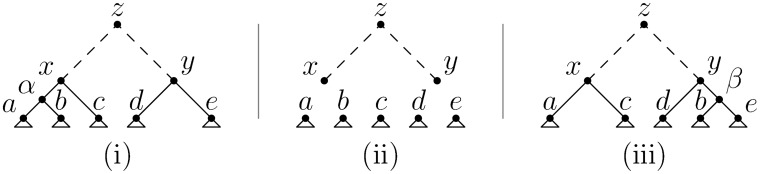
A prune and regraft not involving the root requires three records.(i) We begin with two subtrees rooted at x and y, and we wish to prune the subtree rooted at b and graft it in the branch joining e to y. (ii) We remove the assignments (a, b) → α, (α, c) → x and (d, e) → y. After this operation, the subtrees a, …, e are disconnected from the main tree. The main trunk the tree rooted at z is unaffected, as are the subtrees below a, …, e. (iii) We add the records (a, c) → x, (b, e) → β and (d, β) → y, completing the transition.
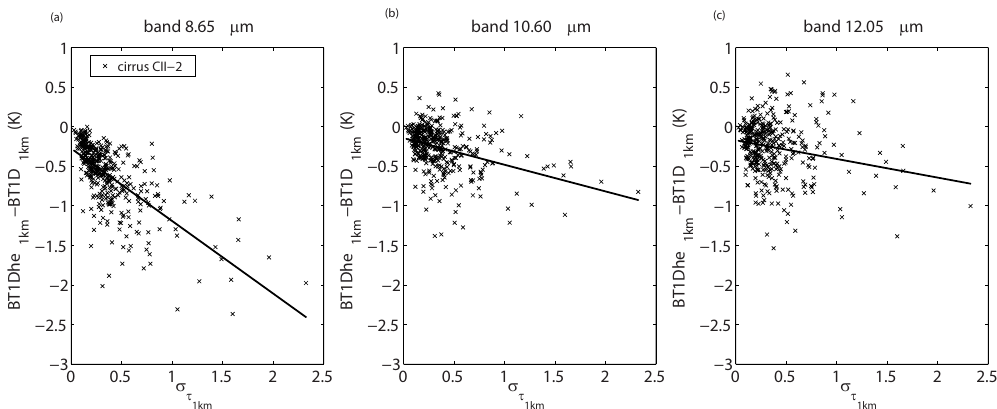
Figure 14. Differences between brightness temperatures viewed at the nadir between a 1-D radiative transfer with vertically heterogeneous columns ( BT1 − Dhe 1km ) and with homogeneous columns ( BT 1 − D 1km ) as a function of the optical thickness standard deviation σ τ cirrus CII-2 and for the bands at 8 . 65µm, 10 . 60µm and 12 .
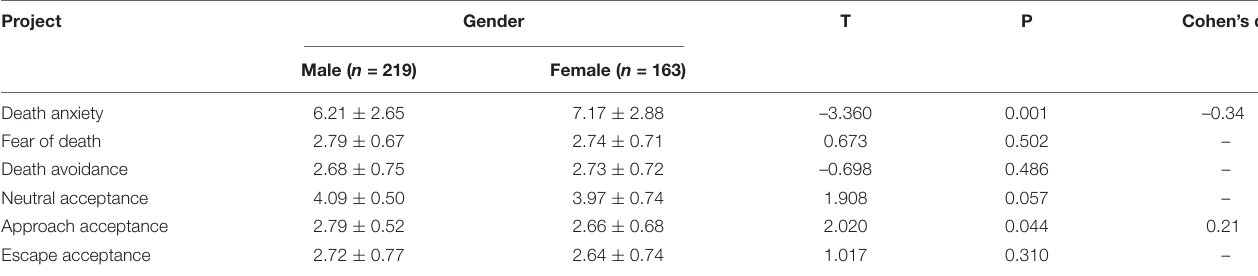
TABLE 2 | Results of death attitude and anxiety in different sex. Project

- [Problem to solve] Set down the material word for word, and drop every picture from it.

- [Output]
A prune and regraft not involving the root requires three records.(i) We begin with two subtrees rooted at x and y, and we wish to prune the subtree rooted at b and graft it in the branch joining e to y. (ii) We remove the assignments (a, b) → α, (α, c) → x and (d, e) → y. After this operation, the subtrees a, …, e are disconnected from the main tree. The main trunk the tree rooted at z is unaffected, as are the subtrees below a, …, e. (iii) We add the records (a, c) → x, (b, e) → β and (d, β) → y, completing the transition.
Figure 14. Differences between brightness temperatures viewed at the nadir between a 1-D radiative transfer with vertically heterogeneous columns ( BT1 − Dhe 1km ) and with homogeneous columns ( BT 1 − D 1km ) as a function of the optical thickness standard deviation σ τ cirrus CII-2 and for the bands at 8 . 65µm, 10 . 60µm and 12 .
TABLE 2 | Results of death attitude and anxiety in different sex. Project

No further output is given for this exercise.